Each line of the records is to be returned verbatim, with the images omitted.
**** Source data
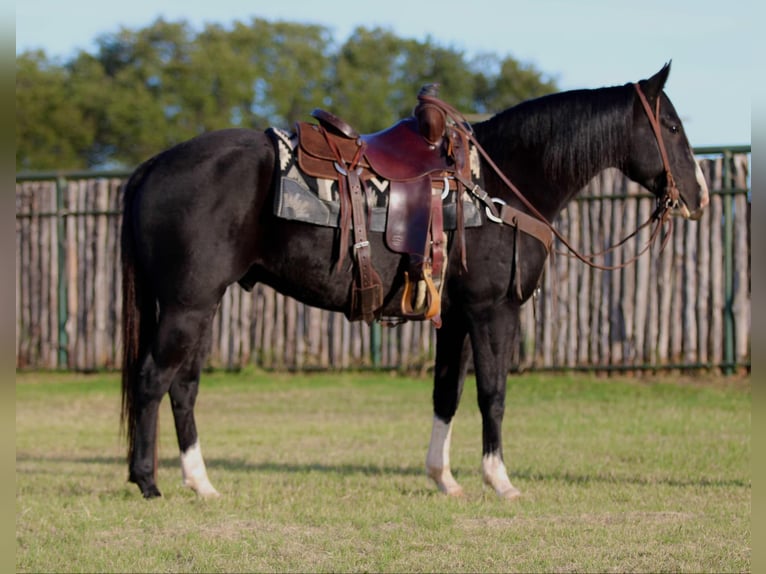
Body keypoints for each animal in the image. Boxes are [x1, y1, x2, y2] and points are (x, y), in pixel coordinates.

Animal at [120, 64, 708, 500]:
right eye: (673, 128)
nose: (699, 196)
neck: (499, 189)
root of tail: (152, 166)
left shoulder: (456, 317)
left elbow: (447, 393)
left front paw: (443, 478)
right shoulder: (494, 311)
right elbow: (493, 393)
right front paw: (500, 480)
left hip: (202, 305)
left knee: (183, 386)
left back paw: (200, 482)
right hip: (188, 305)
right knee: (153, 379)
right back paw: (147, 482)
********
Answer below:
Body keypoints for each animal in the image. Boxes are [x1, y1, x2, y2] and points are (x, y), in pixel coordinates.

Animal at [120, 64, 708, 500]:
right eye: (673, 128)
nose: (699, 196)
neck: (499, 189)
root of tail: (152, 166)
left shoulder: (456, 317)
left elbow: (447, 393)
left front paw: (443, 478)
right shoulder: (494, 311)
right elbow: (493, 393)
right front paw: (500, 480)
left hip: (202, 305)
left knee: (183, 386)
left back paw: (200, 482)
right hip: (188, 305)
right knee: (153, 379)
right back paw: (147, 482)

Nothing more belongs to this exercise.